**TASK BRIEF**. Please count the lines below that contain the string "vinklad" and give only the number.

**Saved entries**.
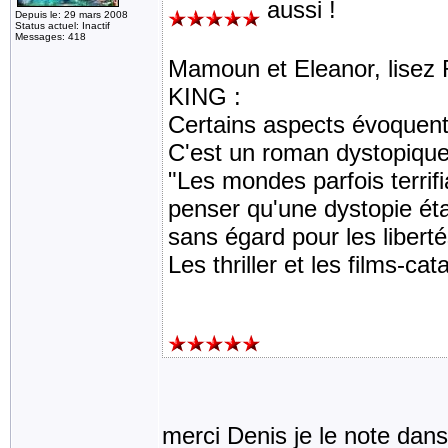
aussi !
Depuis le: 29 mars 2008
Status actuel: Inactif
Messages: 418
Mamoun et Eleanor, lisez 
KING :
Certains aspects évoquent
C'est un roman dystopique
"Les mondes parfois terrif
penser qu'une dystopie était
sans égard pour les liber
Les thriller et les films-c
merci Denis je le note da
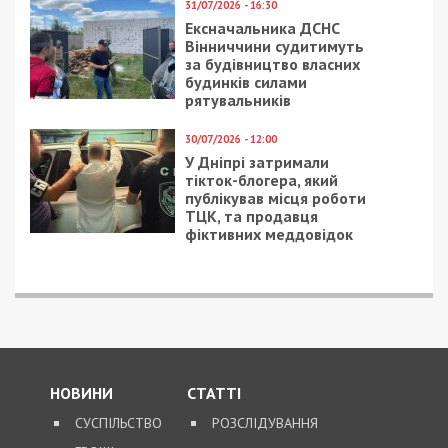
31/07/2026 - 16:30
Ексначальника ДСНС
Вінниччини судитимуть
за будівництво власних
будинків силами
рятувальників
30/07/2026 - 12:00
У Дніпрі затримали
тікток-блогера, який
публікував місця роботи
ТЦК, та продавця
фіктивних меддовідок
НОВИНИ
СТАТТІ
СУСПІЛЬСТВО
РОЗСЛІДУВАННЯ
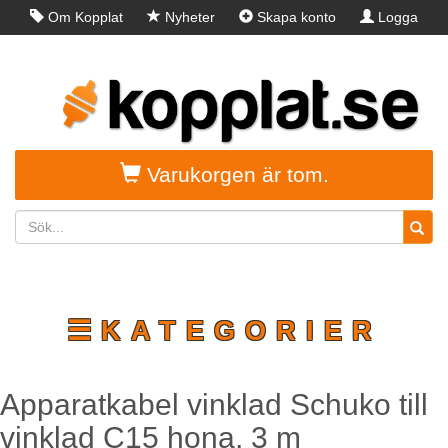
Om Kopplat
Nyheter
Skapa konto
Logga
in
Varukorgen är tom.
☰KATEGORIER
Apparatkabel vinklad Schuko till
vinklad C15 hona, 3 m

**RESPONSE TO THIS TASK**. 2